Evergreen development workshop at FSOSS 2009
Posted on Fri 30 October 2009 in Libraries
Update 2009-11-24 Robert Soulliere has also made the videos available via the Internet Archive - thanks again, Robert!
Update 2009-11-09 As promised, Robert Soulliere has posted the video recordings he made of the workshop - thanks, Robert!
Yesterday, I lead a three-hour Evergreen development workshop at the Free Software Open Source Symposium. I had promised Nick Ruest from McMaster that it wouldn't be three hours of me talking... but in prepping for the workshop, I ran out of time putting together the virtual image that was going to include all of the tutorial materials... and therefore, ended up talking for almost three hours. Not ideal. Interestingly, there were a number of non-library-world attendees who were interested in OpenSRF, so I was able to spend most of the first hour covering that framework and (I think) managed to successfully keep their attention for that period of time. I wasn't suprised to see them leave once we hit more library-centric content
That said, there is a stake in the ground now for developers who are relatively new to Evergreen. The assumption is that the developer is already comfortable with basic install and configuration of OpenSRF and Evergreen, at least as far as following the install instructions, and that the developer is comfortable writing one or both of Perl or JavaScript. I posit that such a person should be able to work through the workshop tutorial and follow the workshop slides through the evolution of a CGI program to an OpenSRF service that eventually taps into the Evergreen IDL (see workshop tarball).

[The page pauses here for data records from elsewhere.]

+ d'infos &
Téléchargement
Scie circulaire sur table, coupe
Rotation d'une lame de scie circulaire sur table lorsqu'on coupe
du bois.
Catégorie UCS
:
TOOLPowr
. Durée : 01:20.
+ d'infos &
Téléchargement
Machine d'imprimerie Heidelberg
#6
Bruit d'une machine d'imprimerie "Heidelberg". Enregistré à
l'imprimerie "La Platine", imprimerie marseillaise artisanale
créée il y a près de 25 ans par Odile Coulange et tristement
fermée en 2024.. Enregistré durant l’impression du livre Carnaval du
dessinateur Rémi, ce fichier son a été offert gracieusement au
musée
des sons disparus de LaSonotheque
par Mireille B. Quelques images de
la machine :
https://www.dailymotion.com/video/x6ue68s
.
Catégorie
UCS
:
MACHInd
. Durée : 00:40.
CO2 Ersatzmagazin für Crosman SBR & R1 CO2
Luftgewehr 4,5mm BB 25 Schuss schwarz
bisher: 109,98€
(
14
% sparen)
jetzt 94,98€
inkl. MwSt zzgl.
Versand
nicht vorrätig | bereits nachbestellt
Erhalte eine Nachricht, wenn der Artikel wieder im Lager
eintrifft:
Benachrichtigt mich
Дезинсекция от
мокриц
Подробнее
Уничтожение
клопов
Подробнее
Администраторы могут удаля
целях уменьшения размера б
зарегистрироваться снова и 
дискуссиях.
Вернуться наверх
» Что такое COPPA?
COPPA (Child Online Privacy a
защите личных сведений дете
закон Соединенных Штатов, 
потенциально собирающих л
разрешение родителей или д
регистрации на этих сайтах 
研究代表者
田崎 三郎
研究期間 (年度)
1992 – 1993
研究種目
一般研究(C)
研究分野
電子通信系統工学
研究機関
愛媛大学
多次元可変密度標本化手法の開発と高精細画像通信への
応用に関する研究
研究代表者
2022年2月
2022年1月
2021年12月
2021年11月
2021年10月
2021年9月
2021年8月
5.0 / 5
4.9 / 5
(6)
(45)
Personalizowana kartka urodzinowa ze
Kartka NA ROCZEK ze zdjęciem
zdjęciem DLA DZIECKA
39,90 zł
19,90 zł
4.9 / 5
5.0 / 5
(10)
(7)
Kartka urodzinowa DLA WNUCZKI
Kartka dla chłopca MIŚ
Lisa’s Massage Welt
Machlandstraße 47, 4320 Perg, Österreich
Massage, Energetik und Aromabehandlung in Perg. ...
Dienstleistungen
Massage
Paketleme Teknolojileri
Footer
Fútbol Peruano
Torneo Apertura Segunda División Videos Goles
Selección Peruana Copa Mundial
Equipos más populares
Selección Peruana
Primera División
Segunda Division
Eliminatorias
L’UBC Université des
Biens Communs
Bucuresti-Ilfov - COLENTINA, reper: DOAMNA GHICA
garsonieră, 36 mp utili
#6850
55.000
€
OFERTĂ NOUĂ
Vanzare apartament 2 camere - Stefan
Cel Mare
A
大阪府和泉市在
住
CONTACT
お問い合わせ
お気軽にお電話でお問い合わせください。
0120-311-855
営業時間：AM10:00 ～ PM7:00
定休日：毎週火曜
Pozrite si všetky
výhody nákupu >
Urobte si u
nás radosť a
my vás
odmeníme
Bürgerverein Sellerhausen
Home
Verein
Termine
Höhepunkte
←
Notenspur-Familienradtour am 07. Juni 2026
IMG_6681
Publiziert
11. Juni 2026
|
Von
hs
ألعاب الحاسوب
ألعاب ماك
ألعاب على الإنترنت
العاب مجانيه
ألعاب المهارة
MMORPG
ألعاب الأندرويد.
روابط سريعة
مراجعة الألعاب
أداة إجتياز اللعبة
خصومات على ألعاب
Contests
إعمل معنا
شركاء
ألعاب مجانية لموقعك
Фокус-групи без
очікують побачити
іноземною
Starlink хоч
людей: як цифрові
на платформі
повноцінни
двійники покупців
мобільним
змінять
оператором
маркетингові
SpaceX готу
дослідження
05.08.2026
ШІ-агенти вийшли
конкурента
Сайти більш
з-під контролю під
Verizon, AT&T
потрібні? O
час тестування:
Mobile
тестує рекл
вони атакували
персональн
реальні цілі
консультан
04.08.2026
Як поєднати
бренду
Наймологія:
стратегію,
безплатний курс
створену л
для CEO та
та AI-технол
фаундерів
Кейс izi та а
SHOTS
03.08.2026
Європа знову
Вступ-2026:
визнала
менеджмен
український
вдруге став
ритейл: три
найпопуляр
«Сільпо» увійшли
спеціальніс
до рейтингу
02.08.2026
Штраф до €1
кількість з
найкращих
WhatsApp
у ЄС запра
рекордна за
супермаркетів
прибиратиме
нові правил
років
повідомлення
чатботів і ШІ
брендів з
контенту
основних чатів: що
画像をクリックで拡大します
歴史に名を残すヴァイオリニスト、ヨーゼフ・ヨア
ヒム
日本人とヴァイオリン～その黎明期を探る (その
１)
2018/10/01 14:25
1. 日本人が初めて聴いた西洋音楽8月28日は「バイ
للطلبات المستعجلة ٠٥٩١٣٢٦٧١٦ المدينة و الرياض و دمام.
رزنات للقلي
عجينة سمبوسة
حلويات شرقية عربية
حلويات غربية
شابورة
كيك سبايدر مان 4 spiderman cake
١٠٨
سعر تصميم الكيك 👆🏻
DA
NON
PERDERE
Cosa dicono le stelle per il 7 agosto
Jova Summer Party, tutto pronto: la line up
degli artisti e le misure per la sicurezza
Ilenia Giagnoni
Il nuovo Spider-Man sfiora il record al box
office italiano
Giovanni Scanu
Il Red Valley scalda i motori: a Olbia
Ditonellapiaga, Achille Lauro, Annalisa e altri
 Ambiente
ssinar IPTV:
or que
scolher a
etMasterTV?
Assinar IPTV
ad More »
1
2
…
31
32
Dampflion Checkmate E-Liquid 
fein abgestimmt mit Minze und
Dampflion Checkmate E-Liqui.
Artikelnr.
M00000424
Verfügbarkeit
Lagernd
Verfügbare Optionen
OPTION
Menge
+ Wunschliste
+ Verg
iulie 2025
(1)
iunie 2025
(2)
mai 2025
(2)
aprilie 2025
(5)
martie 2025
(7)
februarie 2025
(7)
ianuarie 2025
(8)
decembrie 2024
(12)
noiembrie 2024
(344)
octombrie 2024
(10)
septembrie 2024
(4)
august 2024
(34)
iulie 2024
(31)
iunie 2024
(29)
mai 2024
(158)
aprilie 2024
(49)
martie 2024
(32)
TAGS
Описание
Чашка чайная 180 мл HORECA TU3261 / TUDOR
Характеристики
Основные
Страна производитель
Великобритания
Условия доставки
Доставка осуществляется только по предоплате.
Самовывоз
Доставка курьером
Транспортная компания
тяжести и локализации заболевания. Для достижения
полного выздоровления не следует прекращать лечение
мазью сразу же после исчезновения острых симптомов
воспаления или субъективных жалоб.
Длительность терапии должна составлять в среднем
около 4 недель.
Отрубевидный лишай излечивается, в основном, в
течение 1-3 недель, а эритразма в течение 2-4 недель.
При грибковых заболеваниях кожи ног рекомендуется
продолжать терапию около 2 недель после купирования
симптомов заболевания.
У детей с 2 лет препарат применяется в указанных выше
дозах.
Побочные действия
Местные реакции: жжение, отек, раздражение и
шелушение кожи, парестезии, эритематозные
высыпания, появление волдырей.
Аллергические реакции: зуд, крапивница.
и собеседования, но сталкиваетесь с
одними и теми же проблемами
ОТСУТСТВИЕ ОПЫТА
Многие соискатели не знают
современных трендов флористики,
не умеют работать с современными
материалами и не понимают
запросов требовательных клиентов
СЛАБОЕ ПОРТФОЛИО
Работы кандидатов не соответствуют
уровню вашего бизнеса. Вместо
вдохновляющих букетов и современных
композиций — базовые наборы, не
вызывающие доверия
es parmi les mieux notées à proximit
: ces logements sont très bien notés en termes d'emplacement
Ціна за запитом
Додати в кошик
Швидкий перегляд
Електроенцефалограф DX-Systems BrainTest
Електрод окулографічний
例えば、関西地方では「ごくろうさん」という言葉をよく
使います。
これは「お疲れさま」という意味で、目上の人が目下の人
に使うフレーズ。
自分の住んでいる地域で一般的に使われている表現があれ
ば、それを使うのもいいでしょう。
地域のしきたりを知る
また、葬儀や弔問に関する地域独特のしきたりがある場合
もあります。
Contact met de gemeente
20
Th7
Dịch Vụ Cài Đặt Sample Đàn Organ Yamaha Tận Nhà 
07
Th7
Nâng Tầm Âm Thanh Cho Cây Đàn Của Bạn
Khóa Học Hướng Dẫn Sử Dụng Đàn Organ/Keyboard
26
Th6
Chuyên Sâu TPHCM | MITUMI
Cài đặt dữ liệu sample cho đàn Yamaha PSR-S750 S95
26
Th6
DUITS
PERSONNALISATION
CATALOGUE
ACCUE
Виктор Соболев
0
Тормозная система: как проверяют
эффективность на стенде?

In writing this down and trying to provide basic examples that can be building blocks for bigger applications, I surprised myself by how much I had to re-learn or in some cases learn for the first time. But now it's written down, and the re-learning path (because my brain is full and constantly rids itself of even painfully learned lessons) will be much shorter. And I hope that this makes it easier for others to become productive OpenSRF and Evergreen developers as well.
This content will continue to evolve and improve over time, as I'm betting that my fellow Evergreen developers will suggest improvements to the materials. Note that I'm delivering a four-hour workshop covering much of the same material at the OLA SuperConference in 2010. The extra hour should give us time to complete some hands-on exercises, and I'll incorporate the feedback that I've received from the FSOSS workshop for the OLA workshop. (Your feedback is always welcome, either in comments to this post or via email at dan@coffeecode.net). It would be great to see other people take these materials and improve and deliver them as well - they're under a CC-BY-SA license - so if there's interest, I'll be happy to check them into a public source repository (hmm, maybe a bzr branch at the Evergreen Launchpad project).
Oh! And Robert Soulliere from Mohawk College recorded the entire workshop and plans to make it available online. So if you need some sleep, those video segments will be available!